### Material provided:
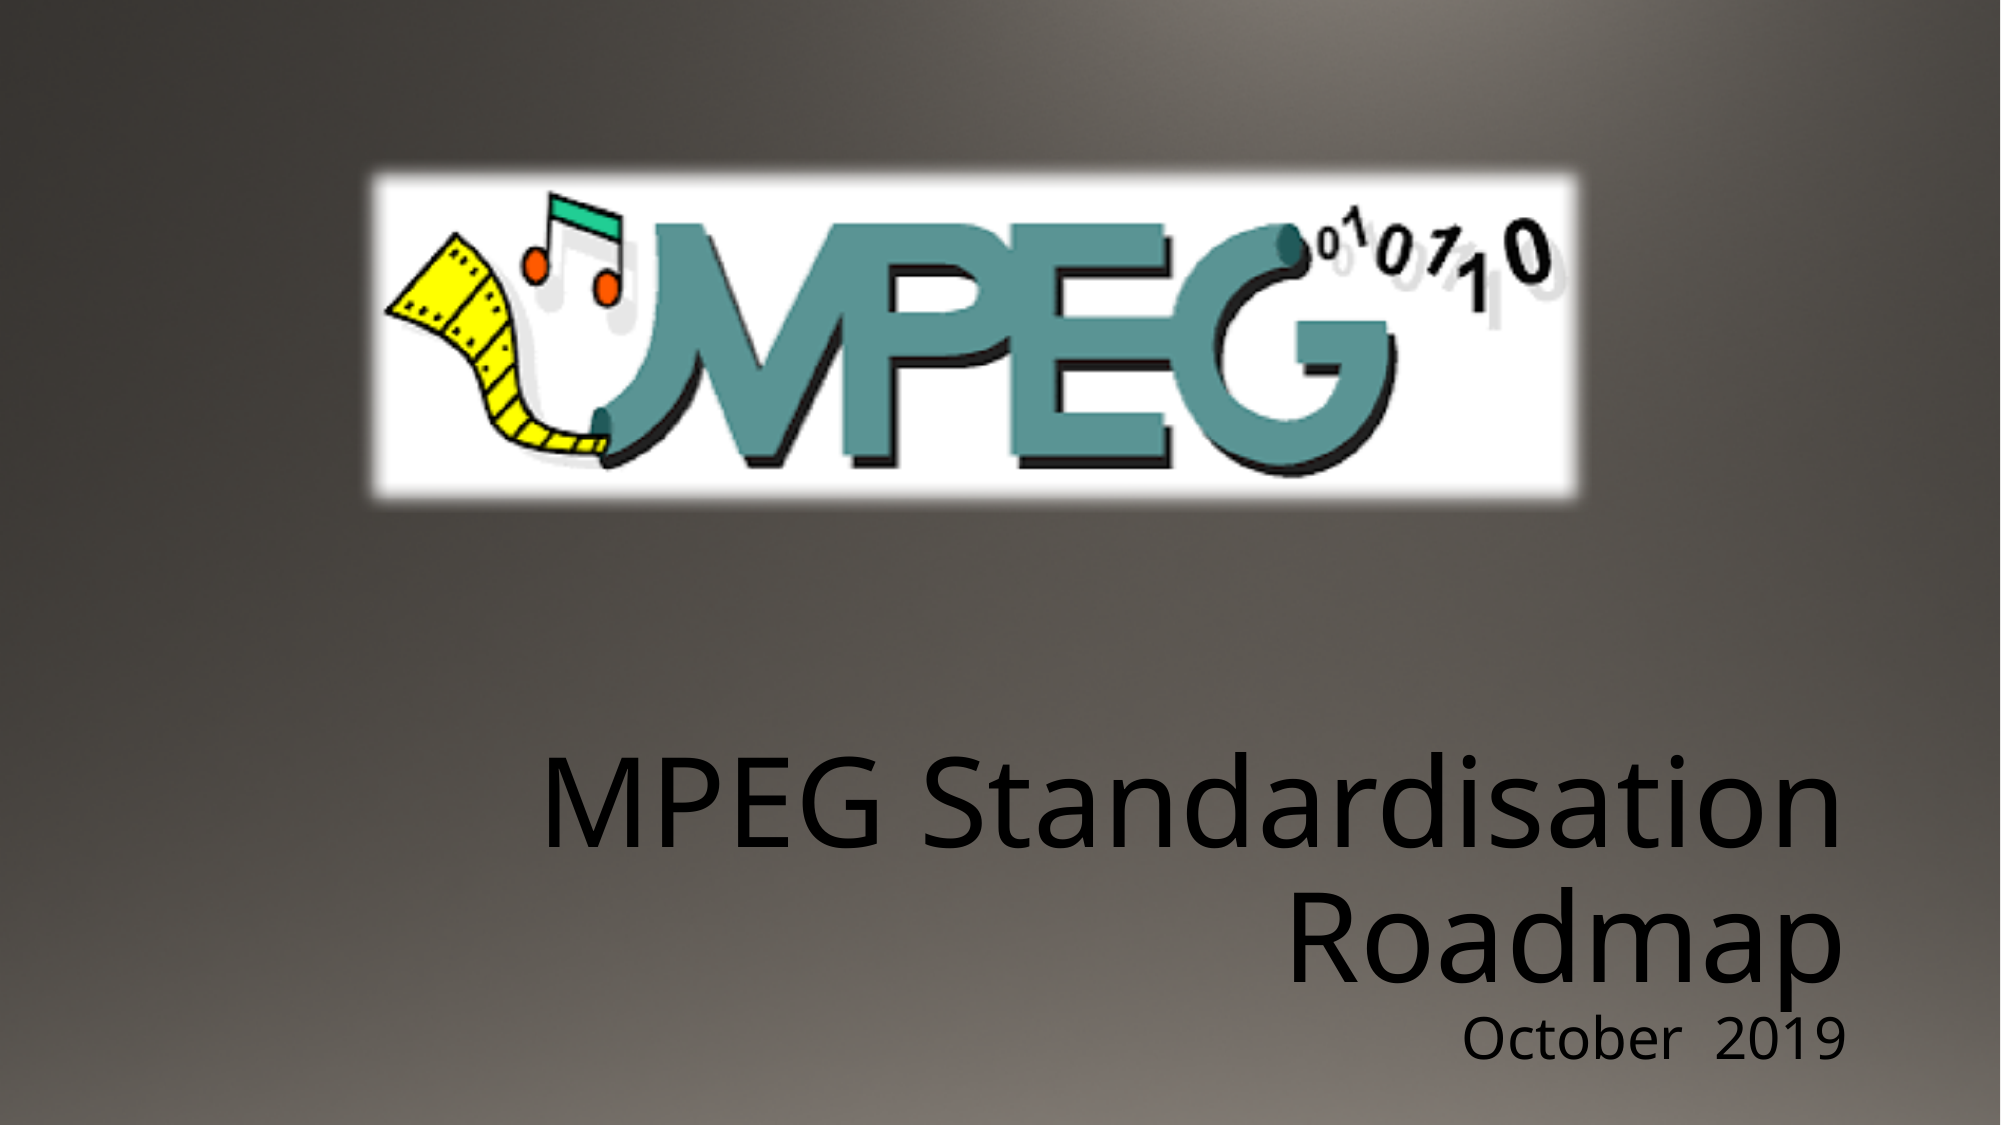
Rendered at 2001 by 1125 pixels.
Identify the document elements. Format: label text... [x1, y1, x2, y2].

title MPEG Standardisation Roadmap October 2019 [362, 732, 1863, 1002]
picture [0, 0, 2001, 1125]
---
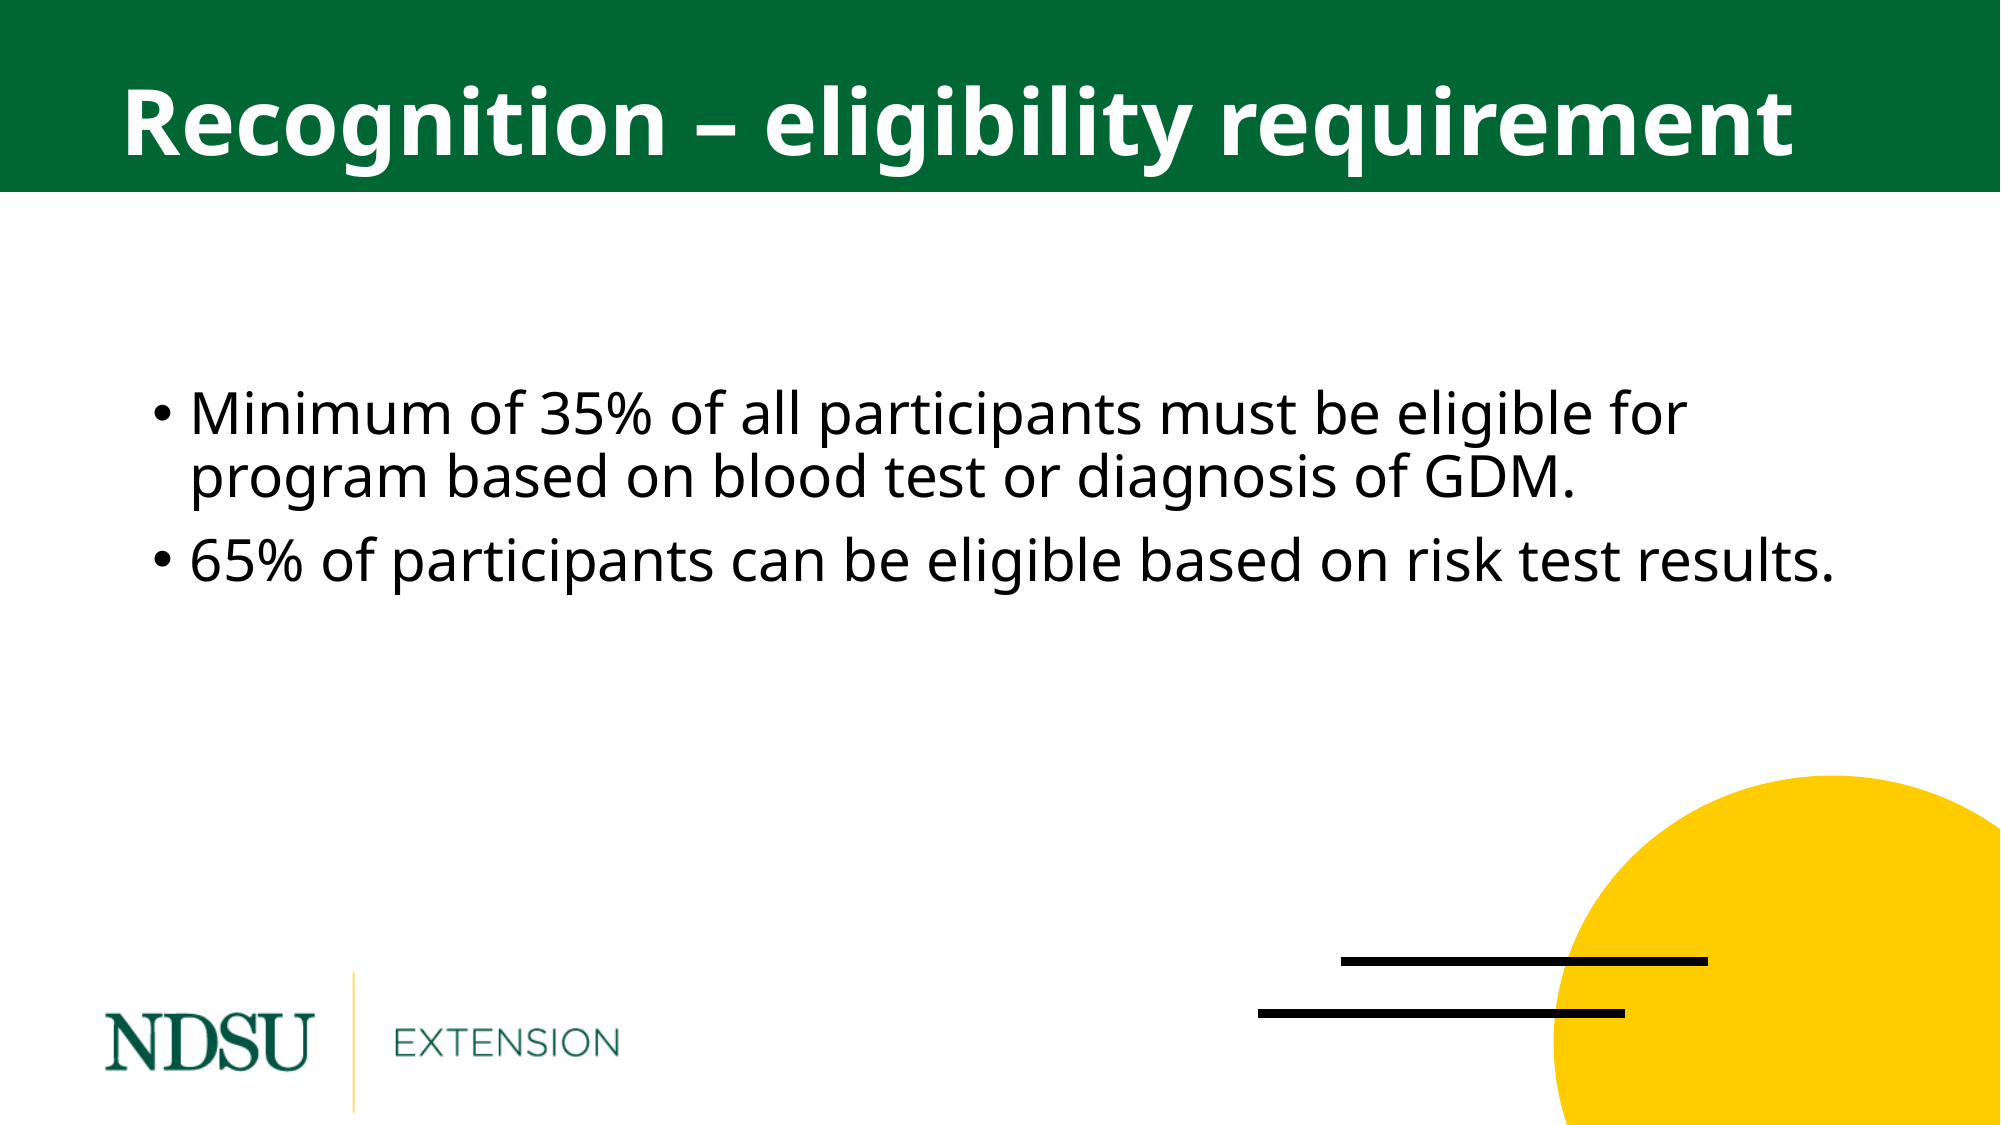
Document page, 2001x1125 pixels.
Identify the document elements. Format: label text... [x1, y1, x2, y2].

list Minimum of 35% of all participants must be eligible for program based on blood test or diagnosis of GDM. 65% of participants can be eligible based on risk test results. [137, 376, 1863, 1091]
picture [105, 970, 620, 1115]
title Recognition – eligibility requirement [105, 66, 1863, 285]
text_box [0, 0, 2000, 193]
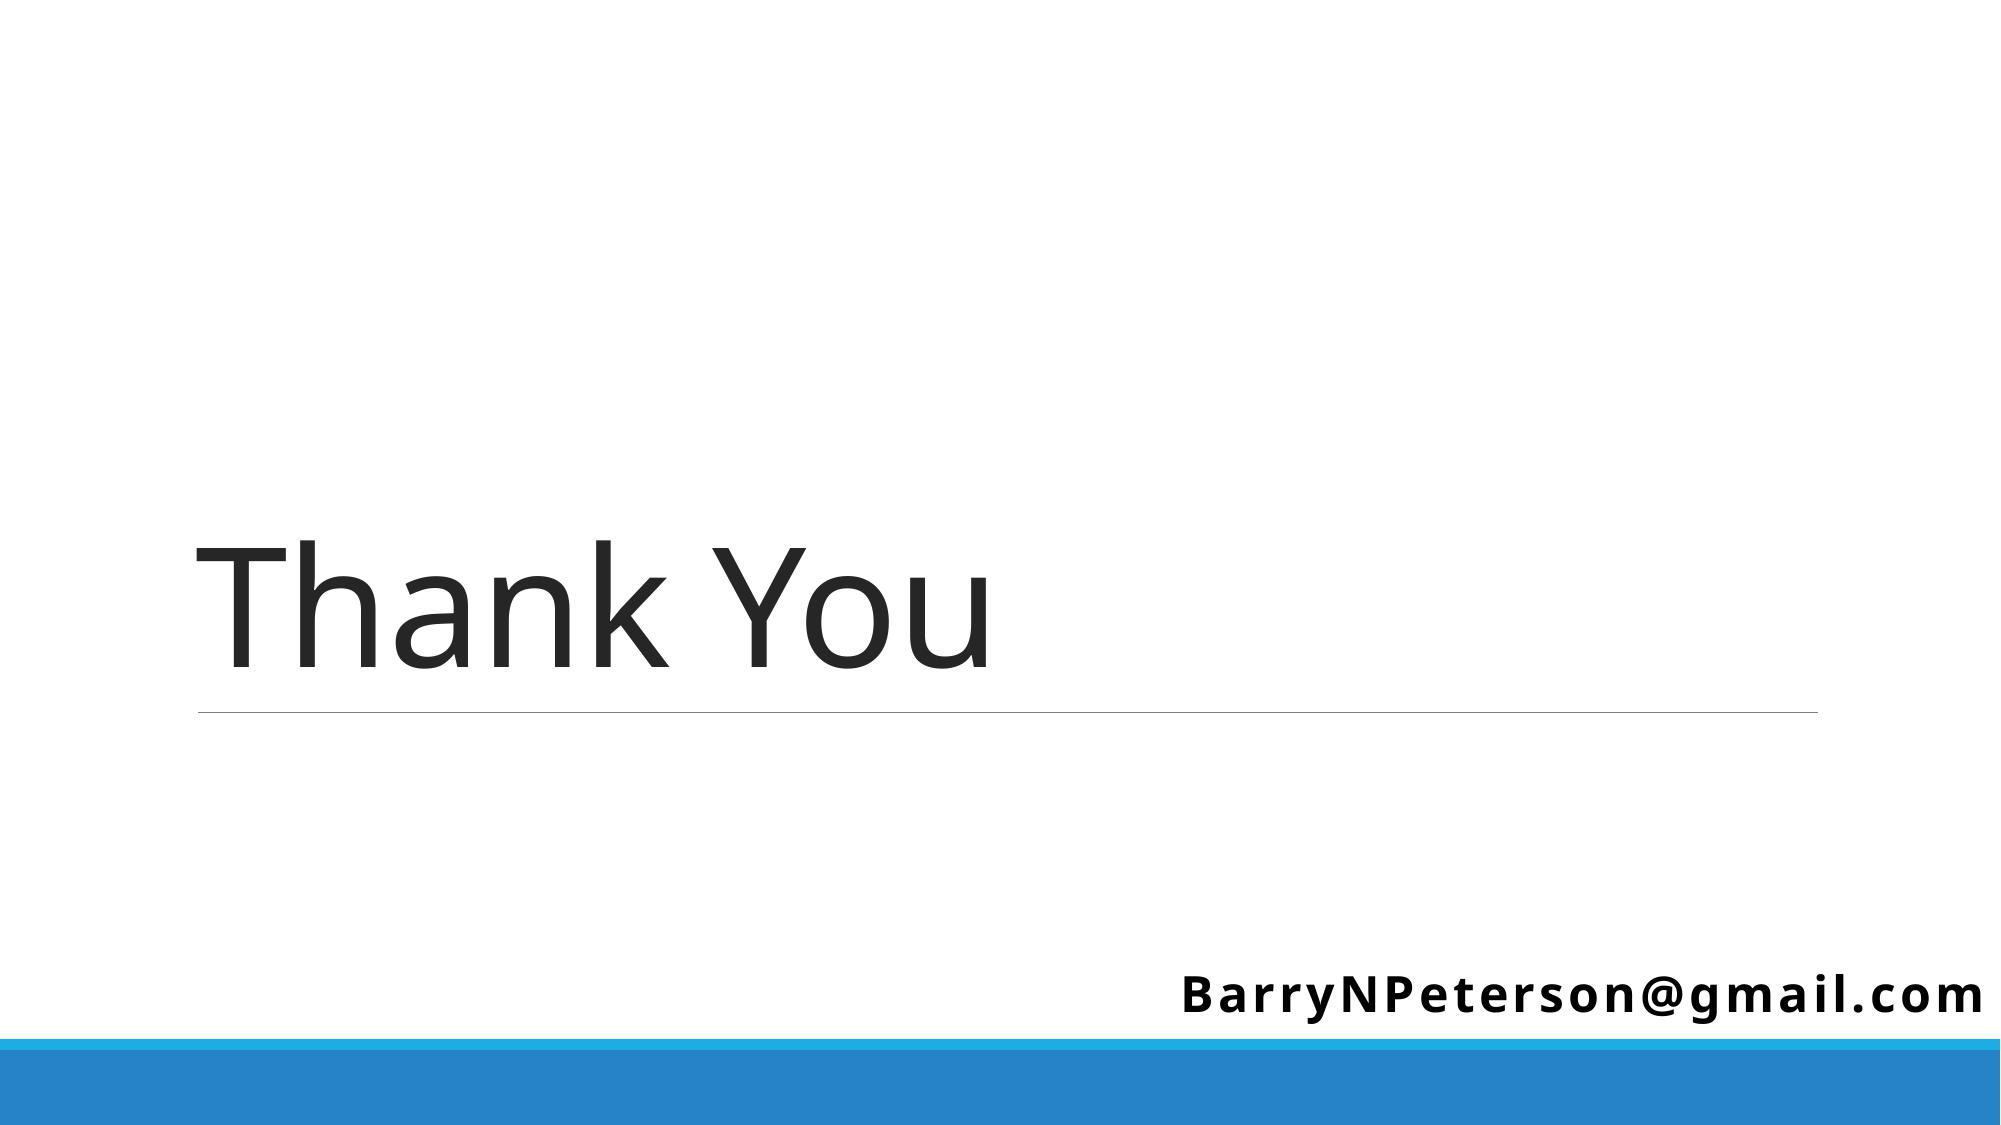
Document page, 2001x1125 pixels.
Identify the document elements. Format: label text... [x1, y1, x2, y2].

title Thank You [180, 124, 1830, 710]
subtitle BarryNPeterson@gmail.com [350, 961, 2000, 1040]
...
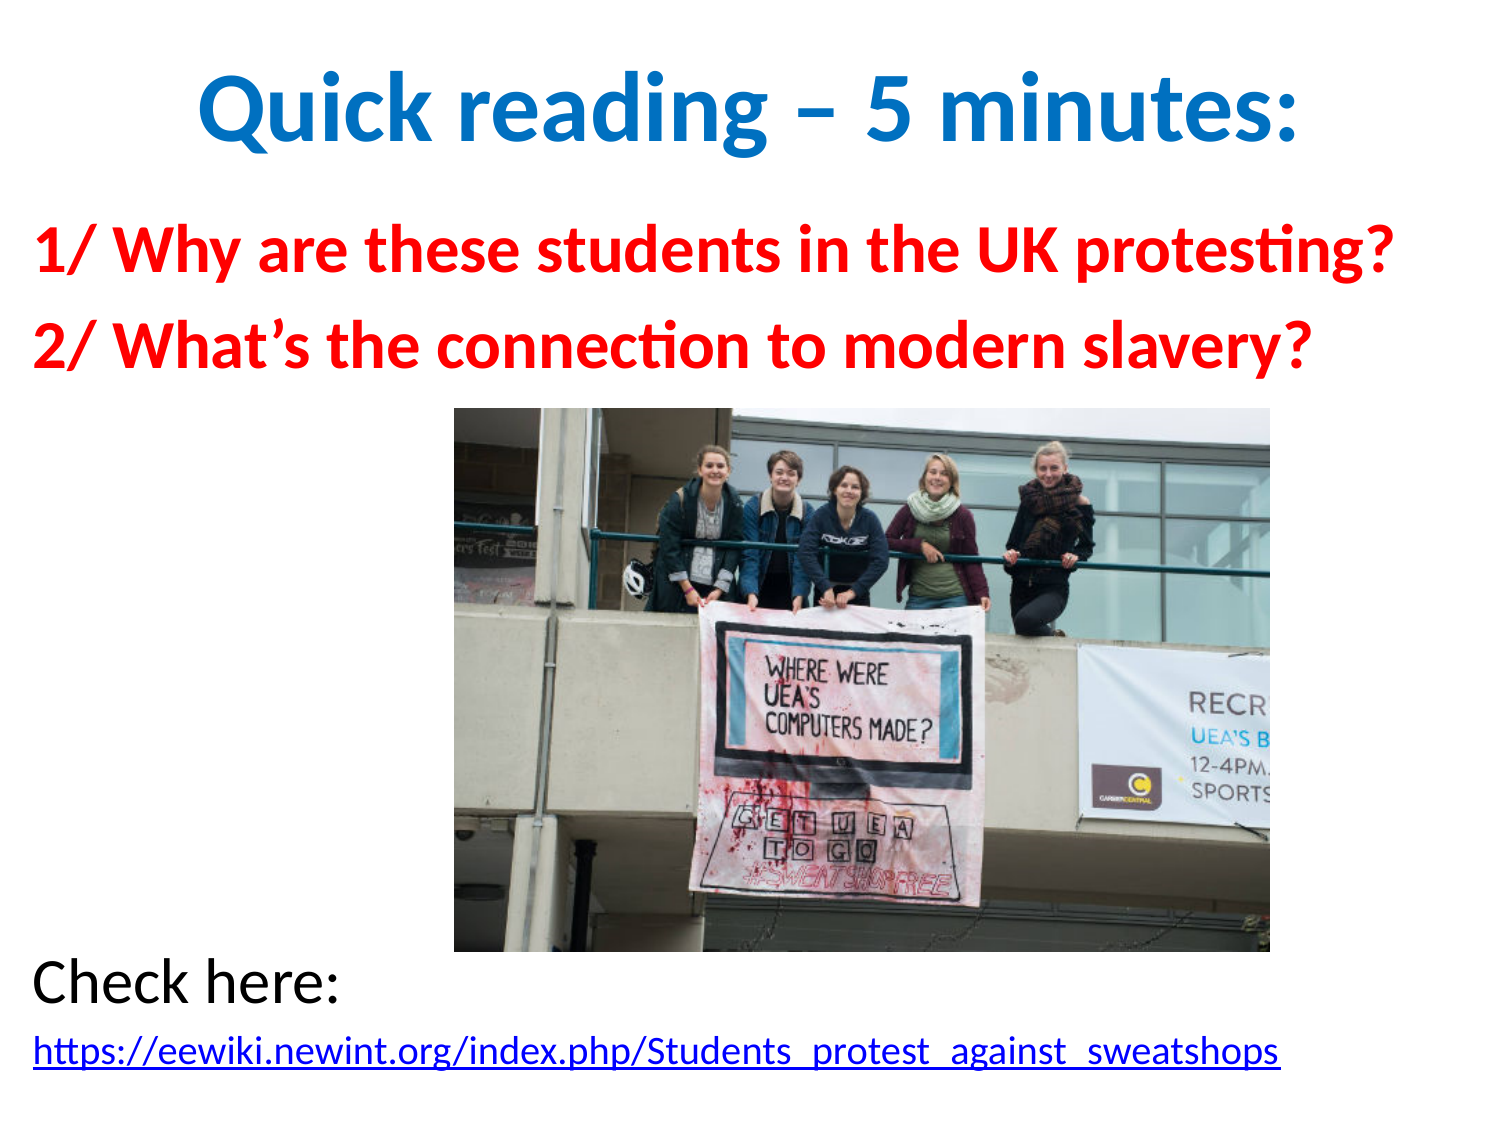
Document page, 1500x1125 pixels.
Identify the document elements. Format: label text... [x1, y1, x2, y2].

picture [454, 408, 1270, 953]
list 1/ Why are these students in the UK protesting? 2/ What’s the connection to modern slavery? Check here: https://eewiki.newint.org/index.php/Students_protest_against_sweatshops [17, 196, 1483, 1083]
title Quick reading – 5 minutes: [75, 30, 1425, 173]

### What to work on:
Retrieve each line of the data in which the word "pixels" can be found.

### Result:
Rendered at 2001 by 1125 pixels.
Document page, 2001x1125 pixels.
Document page, 2001x1125 pixels.
Document page, 1500x1125 pixels.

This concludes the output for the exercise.